By all accounts in the press, the new Iraq “strategy” seems to be escalating the number of troops in country in a renewed attempt to pacify Baghdad and the surrounding environs. That this is a bad idea should be obvious on its face. The fact of the matter is that Bush can’t scale back troop numbers; that would be tantamount to admitting he fucked up. And as we all know, the last thing this crowd can do is fest up to a mistake. So that’s out. He can’t keep troop levels the same either. The current plan has failed. Everyone knows and understands that. Still, the Administration has to be seen doing something to try and fix the mess. The only other option then is sending more soldiers in the fray. Which leads me to the three rules of gambling as taught to me by my father.
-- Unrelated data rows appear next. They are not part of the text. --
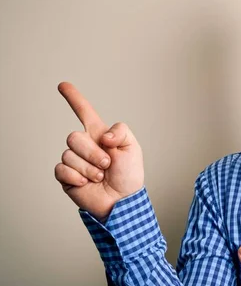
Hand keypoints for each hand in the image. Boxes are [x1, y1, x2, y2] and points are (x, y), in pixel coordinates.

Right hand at [54, 82, 143, 221]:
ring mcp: (74, 160)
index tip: (63, 85)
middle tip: (107, 164)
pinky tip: (87, 183)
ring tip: (100, 176)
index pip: (84, 112)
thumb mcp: (132, 148)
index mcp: (99, 134)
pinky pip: (62, 169)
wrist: (122, 200)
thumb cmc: (129, 174)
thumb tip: (103, 136)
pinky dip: (77, 177)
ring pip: (69, 154)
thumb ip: (121, 132)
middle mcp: (85, 145)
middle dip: (93, 152)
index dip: (74, 98)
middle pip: (74, 136)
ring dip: (88, 168)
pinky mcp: (66, 176)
The first rule of gambling is to only bet what you can afford to lose. That seems simple but the temptation to break #1 mounts quickly when you hit a losing streak. The second rule is no matter how badly you have lost, you can always dig the hole deeper by staying at the table. A good gambler knows when to cut his loses so that he may fight another day. It is hard to get up from the game when you have gotten your ass handed to you but sometimes, you have to take the beating like a man, then get up and walk away. The third rule of gambling (and really, this is just the law of averages) is that over the long haul, the house always wins.

Following that logic, escalation violates all three rules (as I have defined them anyway). The US has bet and lost more than it can afford already. Our international reputation, 3000 dead troops and half a trillion bucks have already been lost. Throwing in for one more hand is such a long, long shot at this point, it makes no sense; especially when you consider the implications of Rule #3. We are fighting an insurgency/civil war on foreign turf. Despite our superior training and equipment, this is still their house. In such circumstances, if you don’t win big and early, the chances are you are going to lose. The longer you stay at the table, the less luck matters and simple statistics takes over.

History has taught us repeatedly that a determined and supplied insurrection will, over the long term, eventually win. Look at Vietnam vs. the US, India vs. the British Empire, Algeria vs. France, American Colonists vs. the Brits, Mao’s Communists vs. the Chinese Nationalist government, and on and on and on. It is not really a question of if but when. We lost the chance (if there was one and I’m not convinced there was) to win early. Now is the time to get up from the table. By upping the ante, we are ensuring further loses. The only remaining variable is the degree.